▶ PROMPT 1: Summarize the text about the Sudanese Women League in two sentences.
▶ PROMPT 2: Pick up the text about the Sudanese Women League right after its final sentence and keep writing it.

▶ TEXT PASSAGE:
####################

Sudanese Women League
- The logo of the league
- Founded: 2019
- Country: Sudan
- Confederation: CAF
- Number of clubs: 15
- Relegation to: Regional Championships
- International cup: CAF W-Champions League
- Current champions: Al Tahady (1st title) (2021-22)
- Most championships: Al Difaa (2 titles)
- Current: 2025–26 Sudanese Women League

= Sudanese Women League =

The Sudanese Women Football League (دوري كرة القدم السوداني للسيدات) is the top flight of women's association football in Sudan. It is the women's equivalent of the Sudan Premier League, but is not professional. The competition is run by the Sudan Football Association.

####################

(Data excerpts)
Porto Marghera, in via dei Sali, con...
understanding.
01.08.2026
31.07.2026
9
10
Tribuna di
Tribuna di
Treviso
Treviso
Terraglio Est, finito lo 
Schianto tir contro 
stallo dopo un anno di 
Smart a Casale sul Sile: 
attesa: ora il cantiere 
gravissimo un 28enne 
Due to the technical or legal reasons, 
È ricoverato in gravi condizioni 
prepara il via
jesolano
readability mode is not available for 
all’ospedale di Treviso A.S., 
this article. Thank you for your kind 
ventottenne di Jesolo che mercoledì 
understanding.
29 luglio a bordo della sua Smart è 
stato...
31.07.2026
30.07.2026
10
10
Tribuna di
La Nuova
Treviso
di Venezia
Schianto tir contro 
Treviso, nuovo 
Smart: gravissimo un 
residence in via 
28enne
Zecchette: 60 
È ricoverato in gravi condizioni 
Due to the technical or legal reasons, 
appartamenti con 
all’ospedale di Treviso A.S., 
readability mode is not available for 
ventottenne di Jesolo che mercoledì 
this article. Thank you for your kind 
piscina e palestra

####################

▶ EXPECTED OUTPUT 1: The Sudanese Women Football League, founded in 2019 and run by the Sudan Football Association, is the top flight of women's association football in Sudan. It is the women's equivalent of the Sudan Premier League but is not professional.

▶ EXPECTED OUTPUT 2:
==History==
On 1 October 2019, Sudan witnessed the opening of the first women's football tournament in Sudan, organized by the Sudanese Football Association and sponsored by the Minister of Youth and Sports, Engineer Walaa Al-Boushi. The opening match was between Al Tahady and Al Difaa teams. The opening was attended by hundreds of fans and an estimated number of diplomats and media personnel. The first league was won by Al-Difaa.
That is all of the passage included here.